Substitute "solo" for "substrato" in everything from the start of the items down to the line containing "Cancanul de joi", leaving all else unchanged.
Dataset records START
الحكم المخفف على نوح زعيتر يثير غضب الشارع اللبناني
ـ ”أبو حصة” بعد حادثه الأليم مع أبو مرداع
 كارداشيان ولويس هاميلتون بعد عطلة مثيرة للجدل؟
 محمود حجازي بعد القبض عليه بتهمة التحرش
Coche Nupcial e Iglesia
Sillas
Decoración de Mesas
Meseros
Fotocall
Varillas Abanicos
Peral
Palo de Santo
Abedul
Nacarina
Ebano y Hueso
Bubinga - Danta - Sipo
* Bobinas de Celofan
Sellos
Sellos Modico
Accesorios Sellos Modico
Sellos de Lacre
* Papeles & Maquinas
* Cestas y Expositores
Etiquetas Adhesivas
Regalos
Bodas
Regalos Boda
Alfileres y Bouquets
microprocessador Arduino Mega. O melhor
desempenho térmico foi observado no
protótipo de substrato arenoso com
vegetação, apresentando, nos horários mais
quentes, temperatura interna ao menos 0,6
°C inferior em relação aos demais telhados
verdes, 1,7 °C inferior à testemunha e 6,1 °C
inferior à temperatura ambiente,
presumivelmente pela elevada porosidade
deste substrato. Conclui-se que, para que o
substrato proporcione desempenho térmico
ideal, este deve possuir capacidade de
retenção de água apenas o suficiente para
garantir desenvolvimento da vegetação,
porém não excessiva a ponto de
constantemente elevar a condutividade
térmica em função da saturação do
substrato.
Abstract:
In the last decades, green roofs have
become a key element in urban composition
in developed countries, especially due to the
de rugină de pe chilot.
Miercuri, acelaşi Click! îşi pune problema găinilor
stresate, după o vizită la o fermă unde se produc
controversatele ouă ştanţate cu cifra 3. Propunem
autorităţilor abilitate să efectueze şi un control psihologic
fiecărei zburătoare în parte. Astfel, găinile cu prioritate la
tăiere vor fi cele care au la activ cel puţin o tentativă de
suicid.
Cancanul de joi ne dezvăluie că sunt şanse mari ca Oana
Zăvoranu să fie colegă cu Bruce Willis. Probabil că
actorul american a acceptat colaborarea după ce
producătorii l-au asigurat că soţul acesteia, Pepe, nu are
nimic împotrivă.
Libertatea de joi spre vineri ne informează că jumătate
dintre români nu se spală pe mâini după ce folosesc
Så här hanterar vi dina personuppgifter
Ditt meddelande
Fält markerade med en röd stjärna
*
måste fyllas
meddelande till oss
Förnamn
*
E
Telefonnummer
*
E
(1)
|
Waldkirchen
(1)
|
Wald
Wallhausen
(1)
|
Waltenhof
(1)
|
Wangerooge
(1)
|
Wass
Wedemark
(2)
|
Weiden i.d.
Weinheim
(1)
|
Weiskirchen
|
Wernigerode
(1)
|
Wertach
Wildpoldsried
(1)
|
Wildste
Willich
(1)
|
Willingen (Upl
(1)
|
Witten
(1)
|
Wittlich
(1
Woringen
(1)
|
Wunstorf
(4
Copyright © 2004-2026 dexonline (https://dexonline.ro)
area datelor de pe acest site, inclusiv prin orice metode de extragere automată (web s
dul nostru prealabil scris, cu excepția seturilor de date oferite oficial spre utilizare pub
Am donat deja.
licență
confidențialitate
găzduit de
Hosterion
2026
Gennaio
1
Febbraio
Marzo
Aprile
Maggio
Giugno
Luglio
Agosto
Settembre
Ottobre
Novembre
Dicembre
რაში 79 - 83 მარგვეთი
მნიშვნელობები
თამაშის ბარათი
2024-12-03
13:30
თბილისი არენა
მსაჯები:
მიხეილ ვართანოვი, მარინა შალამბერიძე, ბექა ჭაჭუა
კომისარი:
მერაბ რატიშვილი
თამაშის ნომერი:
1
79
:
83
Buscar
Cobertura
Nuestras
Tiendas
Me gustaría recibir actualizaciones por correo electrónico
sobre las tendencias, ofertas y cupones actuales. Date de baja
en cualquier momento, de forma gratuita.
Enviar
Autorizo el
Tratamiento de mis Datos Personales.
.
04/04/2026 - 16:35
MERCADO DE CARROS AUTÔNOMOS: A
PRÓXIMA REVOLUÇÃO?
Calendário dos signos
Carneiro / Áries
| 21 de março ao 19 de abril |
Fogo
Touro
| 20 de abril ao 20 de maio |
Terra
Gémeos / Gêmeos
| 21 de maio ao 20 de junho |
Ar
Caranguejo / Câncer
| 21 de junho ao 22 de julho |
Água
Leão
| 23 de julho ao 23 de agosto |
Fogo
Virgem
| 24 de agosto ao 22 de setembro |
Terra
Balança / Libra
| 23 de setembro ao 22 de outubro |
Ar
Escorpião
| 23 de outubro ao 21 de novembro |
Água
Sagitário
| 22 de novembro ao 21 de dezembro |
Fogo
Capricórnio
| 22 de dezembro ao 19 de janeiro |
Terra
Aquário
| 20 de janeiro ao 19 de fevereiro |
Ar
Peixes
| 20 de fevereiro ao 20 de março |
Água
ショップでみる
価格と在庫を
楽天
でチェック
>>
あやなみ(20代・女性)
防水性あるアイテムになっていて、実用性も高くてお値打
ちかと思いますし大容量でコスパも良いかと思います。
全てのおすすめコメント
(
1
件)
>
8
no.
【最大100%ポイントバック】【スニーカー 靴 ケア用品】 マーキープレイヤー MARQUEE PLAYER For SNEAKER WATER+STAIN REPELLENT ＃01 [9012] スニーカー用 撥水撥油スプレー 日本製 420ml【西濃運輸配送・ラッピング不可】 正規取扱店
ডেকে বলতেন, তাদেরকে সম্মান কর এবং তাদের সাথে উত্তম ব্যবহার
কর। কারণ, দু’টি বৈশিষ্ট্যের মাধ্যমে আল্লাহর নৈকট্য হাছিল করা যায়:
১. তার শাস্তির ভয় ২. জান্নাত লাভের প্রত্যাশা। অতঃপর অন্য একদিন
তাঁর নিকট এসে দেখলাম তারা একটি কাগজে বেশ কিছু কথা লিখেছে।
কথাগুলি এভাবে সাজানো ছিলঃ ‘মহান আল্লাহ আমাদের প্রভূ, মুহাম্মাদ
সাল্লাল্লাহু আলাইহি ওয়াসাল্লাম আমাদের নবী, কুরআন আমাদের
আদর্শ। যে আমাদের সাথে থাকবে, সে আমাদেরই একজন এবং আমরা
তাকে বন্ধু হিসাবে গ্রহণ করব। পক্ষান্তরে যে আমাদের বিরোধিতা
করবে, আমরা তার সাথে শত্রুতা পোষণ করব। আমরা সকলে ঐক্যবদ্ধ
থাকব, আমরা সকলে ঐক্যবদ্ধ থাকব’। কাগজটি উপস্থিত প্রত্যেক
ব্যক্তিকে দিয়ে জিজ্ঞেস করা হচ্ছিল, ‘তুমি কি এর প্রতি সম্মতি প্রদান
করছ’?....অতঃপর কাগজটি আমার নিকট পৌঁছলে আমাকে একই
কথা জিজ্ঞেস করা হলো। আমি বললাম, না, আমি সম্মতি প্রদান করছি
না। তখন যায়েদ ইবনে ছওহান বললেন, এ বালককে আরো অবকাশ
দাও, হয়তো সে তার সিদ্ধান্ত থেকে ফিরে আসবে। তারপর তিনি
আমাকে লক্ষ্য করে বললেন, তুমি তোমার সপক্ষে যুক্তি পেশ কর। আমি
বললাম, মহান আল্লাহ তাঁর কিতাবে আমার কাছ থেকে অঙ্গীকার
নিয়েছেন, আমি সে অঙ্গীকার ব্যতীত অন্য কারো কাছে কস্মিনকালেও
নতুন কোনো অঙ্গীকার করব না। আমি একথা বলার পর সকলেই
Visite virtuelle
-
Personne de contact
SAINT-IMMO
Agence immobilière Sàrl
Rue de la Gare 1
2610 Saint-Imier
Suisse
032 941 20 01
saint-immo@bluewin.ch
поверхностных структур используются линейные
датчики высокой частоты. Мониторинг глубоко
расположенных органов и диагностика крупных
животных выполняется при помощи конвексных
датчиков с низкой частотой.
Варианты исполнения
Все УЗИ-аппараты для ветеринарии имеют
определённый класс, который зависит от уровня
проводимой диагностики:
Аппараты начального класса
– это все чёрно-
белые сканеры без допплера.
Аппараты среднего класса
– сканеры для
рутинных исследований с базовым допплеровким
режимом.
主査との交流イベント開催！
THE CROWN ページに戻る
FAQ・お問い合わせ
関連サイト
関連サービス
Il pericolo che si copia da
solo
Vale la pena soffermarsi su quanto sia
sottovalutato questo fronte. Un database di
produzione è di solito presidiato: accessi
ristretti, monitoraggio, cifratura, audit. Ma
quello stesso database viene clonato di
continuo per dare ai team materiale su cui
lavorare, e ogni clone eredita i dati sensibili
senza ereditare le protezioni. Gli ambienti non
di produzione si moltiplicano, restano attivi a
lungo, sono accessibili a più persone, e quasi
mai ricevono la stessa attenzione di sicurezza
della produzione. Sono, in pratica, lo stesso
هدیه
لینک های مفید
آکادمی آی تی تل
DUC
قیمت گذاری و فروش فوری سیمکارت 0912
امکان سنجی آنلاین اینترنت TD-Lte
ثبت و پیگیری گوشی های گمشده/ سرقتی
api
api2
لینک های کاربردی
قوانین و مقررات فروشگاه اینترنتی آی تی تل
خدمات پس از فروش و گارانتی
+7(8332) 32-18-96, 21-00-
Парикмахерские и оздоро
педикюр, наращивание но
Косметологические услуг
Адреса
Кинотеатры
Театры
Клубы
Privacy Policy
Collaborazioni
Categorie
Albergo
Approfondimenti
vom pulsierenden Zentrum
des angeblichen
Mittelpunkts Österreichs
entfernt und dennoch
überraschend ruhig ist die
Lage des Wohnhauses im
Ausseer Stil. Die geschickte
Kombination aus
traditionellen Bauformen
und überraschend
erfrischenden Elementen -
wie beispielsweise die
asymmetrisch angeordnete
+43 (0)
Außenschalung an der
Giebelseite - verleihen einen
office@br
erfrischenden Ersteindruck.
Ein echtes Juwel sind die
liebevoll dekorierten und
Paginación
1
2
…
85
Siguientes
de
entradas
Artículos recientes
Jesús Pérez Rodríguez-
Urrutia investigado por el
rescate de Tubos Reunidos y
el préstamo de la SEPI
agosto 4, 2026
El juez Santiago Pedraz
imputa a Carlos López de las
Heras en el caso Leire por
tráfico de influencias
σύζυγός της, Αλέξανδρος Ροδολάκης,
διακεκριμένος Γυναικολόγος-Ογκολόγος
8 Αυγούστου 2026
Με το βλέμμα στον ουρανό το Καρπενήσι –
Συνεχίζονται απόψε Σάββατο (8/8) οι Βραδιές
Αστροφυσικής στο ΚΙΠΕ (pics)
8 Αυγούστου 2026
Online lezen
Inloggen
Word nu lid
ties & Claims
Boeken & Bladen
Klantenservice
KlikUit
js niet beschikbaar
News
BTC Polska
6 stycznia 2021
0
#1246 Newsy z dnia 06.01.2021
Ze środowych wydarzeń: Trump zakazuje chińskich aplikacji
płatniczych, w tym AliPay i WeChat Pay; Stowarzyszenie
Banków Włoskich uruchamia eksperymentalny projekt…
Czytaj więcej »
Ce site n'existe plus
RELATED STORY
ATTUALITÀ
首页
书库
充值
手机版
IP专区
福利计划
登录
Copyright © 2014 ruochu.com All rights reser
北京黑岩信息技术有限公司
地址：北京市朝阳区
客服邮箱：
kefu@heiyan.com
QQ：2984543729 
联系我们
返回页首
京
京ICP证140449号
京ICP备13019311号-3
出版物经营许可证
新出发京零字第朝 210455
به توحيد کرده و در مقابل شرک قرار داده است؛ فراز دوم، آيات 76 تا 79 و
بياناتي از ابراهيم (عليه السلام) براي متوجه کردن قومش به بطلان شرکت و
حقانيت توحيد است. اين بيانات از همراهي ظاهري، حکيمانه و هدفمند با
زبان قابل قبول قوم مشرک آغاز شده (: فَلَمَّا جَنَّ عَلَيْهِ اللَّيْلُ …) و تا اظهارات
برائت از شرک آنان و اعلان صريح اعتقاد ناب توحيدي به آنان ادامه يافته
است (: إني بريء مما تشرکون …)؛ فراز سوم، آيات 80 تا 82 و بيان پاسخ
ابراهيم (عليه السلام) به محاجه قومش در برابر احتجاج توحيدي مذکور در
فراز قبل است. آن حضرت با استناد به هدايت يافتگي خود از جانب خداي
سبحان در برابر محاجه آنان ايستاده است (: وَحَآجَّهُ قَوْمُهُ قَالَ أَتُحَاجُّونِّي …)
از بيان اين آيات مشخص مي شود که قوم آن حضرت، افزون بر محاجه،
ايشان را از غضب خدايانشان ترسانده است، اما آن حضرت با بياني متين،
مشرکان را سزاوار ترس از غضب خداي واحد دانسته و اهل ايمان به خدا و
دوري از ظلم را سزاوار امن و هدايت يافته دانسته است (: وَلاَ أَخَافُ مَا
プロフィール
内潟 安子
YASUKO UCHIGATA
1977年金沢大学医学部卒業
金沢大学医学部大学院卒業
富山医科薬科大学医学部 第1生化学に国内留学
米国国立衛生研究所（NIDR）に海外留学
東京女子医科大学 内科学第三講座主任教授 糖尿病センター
Dataset records END
**Task output:**
الحكم المخفف على نوح زعيتر يثير غضب الشارع اللبناني
ـ ”أبو حصة” بعد حادثه الأليم مع أبو مرداع
 كارداشيان ولويس هاميلتون بعد عطلة مثيرة للجدل؟
 محمود حجازي بعد القبض عليه بتهمة التحرش
Coche Nupcial e Iglesia
Sillas
Decoración de Mesas
Meseros
Fotocall
Varillas Abanicos
Peral
Palo de Santo
Abedul
Nacarina
Ebano y Hueso
Bubinga - Danta - Sipo
* Bobinas de Celofan
Sellos
Sellos Modico
Accesorios Sellos Modico
Sellos de Lacre
* Papeles & Maquinas
* Cestas y Expositores
Etiquetas Adhesivas
Regalos
Bodas
Regalos Boda
Alfileres y Bouquets
microprocessador Arduino Mega. O melhor
desempenho térmico foi observado no
protótipo de solo arenoso com
vegetação, apresentando, nos horários mais
quentes, temperatura interna ao menos 0,6
°C inferior em relação aos demais telhados
verdes, 1,7 °C inferior à testemunha e 6,1 °C
inferior à temperatura ambiente,
presumivelmente pela elevada porosidade
deste solo. Conclui-se que, para que o
solo proporcione desempenho térmico
ideal, este deve possuir capacidade de
retenção de água apenas o suficiente para
garantir desenvolvimento da vegetação,
porém não excessiva a ponto de
constantemente elevar a condutividade
térmica em função da saturação do
solo.
Abstract:
In the last decades, green roofs have
become a key element in urban composition
in developed countries, especially due to the
de rugină de pe chilot.
Miercuri, acelaşi Click! îşi pune problema găinilor
stresate, după o vizită la o fermă unde se produc
controversatele ouă ştanţate cu cifra 3. Propunem
autorităţilor abilitate să efectueze şi un control psihologic
fiecărei zburătoare în parte. Astfel, găinile cu prioritate la
tăiere vor fi cele care au la activ cel puţin o tentativă de
suicid.
Cancanul de joi ne dezvăluie că sunt şanse mari ca Oana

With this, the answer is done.